# New Inlet Princess (Murrels headboat)



## RjTheMetalhead (Dec 3, 2011)

She starts back up in mid March. 
I plan to be on the first all day out I can.
Need to see blue water to make sure it's still there.

Any of you plan on going, PM me and I'll try and make it.
Have plenty of appropriate gear for offshore you can play with.


----------



## Fishguts13 (Nov 14, 2014)

Plan to hit an early trip myself. Got blown out the first half dozen last year lol.


----------



## Scooter2001 (Nov 2, 2009)

Used to do two or three trips a year when I lived down there. Haven't done one now in about five years. Favorite trip was the overnight trip. With the limits what they are these days, it it worth going out anymore?


----------



## scsharker18 (Oct 9, 2012)

RJ clear out your PM's trying to send you some good info.


----------



## RjTheMetalhead (Dec 3, 2011)

scsharker18 said:


> RJ clear out your PM's trying to send you some good info.


Might help.... done


----------



## RjTheMetalhead (Dec 3, 2011)

Scooter2001 said:


> Used to do two or three trips a year when I lived down there. Haven't done one now in about five years. Favorite trip was the overnight trip. With the limits what they are these days, it it worth going out anymore?

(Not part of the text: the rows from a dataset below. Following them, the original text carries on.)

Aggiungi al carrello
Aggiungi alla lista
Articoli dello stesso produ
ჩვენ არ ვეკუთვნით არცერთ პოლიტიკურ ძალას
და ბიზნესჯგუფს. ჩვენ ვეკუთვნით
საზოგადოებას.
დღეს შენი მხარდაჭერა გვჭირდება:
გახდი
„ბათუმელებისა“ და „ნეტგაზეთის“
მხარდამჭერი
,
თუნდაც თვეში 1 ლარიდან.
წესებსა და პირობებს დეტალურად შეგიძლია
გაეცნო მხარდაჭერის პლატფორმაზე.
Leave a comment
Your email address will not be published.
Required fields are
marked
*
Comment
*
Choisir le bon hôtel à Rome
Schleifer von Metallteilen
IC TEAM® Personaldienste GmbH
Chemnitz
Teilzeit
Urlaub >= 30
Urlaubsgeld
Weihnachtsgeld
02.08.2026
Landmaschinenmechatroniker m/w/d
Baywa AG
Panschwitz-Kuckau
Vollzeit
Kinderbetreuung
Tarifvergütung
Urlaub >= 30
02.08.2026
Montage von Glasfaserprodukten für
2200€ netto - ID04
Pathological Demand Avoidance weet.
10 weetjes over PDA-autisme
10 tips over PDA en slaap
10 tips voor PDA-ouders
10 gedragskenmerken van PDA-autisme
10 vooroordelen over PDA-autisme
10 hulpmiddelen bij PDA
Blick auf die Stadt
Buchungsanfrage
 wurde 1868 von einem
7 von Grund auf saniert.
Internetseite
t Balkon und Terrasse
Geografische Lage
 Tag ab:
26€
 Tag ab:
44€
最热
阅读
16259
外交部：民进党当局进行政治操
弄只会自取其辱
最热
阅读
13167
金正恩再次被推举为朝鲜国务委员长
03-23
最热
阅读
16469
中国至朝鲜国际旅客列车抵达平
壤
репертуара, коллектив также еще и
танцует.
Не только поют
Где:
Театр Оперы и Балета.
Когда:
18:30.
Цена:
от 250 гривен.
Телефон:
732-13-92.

If it's worth it is up to the fish and your fishing ability. You can't do much about the limits but bitch about them... so go fishing.
If you get 3 fat scamps, a king or cobia, some triggers and bottom dwellers you'd be doing pretty good.

$100 is a drop in the bucket compared to the alternatives to get out in the Gulf Stream...


----------



## Scooter2001 (Nov 2, 2009)

RjTheMetalhead said:


> If it's worth it is up to the fish and your fishing ability. You can't do much about the limits but bitch about them... so go fishing.
> If you get 3 fat scamps, a king or cobia, some triggers and bottom dwellers you'd be doing pretty good.
> 
> $100 is a drop in the bucket compared to the alternatives to get out in the Gulf Stream...


Yeah, I love those trips. I always enjoyed fishing on the Sundancer out of Little River as well, a little pricier, but fifteen people max, actually went one day and there were only eight of us on board and everyone got a limit of Genuines (back when you could keep 2) grouper, dolphin. Dang I miss living on the coast.


----------